* **Given data**

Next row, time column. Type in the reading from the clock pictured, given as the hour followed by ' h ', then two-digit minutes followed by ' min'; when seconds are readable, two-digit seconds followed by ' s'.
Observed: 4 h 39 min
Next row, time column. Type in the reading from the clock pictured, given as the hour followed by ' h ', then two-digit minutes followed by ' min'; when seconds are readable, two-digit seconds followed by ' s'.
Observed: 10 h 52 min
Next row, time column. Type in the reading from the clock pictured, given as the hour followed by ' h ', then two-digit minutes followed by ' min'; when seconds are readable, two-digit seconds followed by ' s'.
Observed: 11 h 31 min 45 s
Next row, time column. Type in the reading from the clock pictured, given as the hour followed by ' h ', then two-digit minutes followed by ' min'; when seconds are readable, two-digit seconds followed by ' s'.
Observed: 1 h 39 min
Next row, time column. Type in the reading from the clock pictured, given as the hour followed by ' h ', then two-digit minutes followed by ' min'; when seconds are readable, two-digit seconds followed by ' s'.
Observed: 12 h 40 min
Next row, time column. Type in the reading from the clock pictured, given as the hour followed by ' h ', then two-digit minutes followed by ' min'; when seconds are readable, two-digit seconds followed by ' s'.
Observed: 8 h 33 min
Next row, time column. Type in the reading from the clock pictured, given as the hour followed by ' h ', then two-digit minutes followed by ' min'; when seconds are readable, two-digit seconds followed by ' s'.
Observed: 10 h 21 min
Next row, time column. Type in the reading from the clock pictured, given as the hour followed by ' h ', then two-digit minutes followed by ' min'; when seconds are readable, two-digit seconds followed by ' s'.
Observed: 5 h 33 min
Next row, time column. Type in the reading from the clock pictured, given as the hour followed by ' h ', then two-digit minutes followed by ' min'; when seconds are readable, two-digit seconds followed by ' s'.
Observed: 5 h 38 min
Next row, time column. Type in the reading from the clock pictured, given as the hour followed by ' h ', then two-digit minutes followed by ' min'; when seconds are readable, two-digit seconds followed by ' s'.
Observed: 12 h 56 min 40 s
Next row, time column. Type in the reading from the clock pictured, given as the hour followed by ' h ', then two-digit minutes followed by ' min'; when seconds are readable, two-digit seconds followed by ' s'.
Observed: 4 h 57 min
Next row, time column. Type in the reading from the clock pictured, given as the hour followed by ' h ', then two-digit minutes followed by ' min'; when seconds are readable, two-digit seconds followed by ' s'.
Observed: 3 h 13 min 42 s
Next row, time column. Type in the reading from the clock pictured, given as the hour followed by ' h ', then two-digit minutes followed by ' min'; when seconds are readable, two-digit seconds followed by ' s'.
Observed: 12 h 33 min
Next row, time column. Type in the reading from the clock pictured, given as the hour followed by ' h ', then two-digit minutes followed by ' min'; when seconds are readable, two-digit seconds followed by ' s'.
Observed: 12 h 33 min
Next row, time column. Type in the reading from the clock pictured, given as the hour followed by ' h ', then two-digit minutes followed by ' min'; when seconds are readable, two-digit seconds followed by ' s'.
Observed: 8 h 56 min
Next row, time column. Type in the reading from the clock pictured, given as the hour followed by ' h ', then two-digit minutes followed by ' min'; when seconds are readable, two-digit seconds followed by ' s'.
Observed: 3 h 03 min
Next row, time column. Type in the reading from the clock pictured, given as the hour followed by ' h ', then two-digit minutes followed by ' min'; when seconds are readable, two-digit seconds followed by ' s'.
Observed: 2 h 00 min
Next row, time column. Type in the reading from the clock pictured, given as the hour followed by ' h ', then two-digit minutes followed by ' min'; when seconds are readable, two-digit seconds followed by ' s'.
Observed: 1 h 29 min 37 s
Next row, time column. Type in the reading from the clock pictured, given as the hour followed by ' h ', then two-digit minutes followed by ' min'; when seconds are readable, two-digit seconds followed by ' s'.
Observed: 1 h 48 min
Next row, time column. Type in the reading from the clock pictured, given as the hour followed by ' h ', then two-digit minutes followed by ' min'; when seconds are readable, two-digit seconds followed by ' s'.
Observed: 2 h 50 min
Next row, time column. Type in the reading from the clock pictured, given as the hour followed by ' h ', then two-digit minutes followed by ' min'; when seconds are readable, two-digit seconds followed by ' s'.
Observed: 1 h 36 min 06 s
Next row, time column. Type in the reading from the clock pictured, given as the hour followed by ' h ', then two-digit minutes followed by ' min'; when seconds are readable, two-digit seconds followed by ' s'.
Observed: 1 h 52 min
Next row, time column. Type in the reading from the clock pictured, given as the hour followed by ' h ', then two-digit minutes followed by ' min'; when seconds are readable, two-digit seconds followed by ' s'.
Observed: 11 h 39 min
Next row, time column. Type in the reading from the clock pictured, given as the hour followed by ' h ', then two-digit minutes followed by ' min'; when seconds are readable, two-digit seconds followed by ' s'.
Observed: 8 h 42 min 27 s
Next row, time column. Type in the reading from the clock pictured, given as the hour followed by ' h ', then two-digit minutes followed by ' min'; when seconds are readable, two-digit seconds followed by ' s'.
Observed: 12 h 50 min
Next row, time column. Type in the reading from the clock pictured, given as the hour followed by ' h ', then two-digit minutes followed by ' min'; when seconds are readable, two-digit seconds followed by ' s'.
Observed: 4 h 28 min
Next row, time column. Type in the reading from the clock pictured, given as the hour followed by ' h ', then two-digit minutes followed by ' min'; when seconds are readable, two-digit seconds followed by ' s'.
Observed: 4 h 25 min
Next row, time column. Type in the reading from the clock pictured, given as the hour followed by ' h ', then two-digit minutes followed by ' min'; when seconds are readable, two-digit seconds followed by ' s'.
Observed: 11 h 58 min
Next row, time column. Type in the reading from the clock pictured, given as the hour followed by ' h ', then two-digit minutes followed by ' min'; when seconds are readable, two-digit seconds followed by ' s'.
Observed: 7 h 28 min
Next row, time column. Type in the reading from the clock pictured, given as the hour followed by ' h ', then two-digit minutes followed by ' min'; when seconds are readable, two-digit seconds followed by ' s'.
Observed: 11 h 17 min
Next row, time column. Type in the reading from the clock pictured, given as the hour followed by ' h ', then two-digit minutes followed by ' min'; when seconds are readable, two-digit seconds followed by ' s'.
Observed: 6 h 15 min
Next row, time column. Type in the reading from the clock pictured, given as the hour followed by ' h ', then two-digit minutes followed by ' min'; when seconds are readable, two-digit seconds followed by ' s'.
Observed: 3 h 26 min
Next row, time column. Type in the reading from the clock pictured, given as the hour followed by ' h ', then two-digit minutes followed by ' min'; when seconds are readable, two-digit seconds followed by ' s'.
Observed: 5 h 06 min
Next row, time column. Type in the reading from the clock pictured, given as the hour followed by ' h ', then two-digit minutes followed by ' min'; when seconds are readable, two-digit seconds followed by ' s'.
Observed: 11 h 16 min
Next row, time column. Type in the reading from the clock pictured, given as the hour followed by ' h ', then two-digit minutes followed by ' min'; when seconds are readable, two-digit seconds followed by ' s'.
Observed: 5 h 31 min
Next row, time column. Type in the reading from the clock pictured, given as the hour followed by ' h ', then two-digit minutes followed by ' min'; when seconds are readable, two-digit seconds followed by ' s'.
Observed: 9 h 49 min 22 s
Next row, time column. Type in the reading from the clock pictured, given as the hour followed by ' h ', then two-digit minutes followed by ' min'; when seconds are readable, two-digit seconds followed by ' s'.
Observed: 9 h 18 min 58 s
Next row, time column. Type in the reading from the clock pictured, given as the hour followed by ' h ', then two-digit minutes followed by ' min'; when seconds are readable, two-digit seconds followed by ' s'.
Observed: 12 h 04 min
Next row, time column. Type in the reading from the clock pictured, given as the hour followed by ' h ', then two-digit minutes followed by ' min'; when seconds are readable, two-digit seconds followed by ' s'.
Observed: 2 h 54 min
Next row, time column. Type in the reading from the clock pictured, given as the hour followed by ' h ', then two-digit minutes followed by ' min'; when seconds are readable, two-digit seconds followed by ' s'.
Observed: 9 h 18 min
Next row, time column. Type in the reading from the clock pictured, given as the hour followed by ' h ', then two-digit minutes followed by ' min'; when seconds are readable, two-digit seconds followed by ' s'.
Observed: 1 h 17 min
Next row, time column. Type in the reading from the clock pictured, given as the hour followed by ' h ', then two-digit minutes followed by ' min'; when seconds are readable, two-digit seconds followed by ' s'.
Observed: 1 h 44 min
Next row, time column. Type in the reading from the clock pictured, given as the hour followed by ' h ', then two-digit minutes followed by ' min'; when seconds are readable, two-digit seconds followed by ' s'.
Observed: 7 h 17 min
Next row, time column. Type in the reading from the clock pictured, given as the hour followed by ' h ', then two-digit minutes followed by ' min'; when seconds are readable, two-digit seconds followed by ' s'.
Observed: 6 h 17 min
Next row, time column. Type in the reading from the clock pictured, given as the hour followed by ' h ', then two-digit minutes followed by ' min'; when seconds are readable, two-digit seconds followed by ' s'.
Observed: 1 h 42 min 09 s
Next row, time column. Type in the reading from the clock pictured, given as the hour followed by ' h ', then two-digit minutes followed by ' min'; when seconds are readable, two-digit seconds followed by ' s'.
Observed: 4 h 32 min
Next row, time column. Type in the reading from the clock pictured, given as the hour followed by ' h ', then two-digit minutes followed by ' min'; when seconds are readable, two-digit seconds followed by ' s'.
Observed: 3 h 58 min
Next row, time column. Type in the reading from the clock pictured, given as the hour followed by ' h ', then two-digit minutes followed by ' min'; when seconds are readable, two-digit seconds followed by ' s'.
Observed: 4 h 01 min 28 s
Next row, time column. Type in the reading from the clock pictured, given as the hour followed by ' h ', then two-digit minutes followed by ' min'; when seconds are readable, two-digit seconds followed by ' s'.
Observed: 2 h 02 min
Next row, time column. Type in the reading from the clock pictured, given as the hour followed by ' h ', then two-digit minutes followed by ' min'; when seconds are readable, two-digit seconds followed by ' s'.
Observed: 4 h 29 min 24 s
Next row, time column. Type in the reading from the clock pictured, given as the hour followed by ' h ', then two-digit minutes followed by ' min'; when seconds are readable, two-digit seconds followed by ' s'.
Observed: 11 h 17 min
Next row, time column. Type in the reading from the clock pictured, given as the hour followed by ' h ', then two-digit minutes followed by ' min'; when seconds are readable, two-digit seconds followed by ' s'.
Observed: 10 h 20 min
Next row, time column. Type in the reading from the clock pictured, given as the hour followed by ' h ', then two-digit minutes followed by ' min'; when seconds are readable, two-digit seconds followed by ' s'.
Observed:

* **Instructions for the task**
Write out the material again word for word, starting with its first line and stopping after the line that contains "Observed: 10 h 52 min".

* **Complete response**
Next row, time column. Type in the reading from the clock pictured, given as the hour followed by ' h ', then two-digit minutes followed by ' min'; when seconds are readable, two-digit seconds followed by ' s'.
Observed: 4 h 39 min
Next row, time column. Type in the reading from the clock pictured, given as the hour followed by ' h ', then two-digit minutes followed by ' min'; when seconds are readable, two-digit seconds followed by ' s'.
Observed: 10 h 52 min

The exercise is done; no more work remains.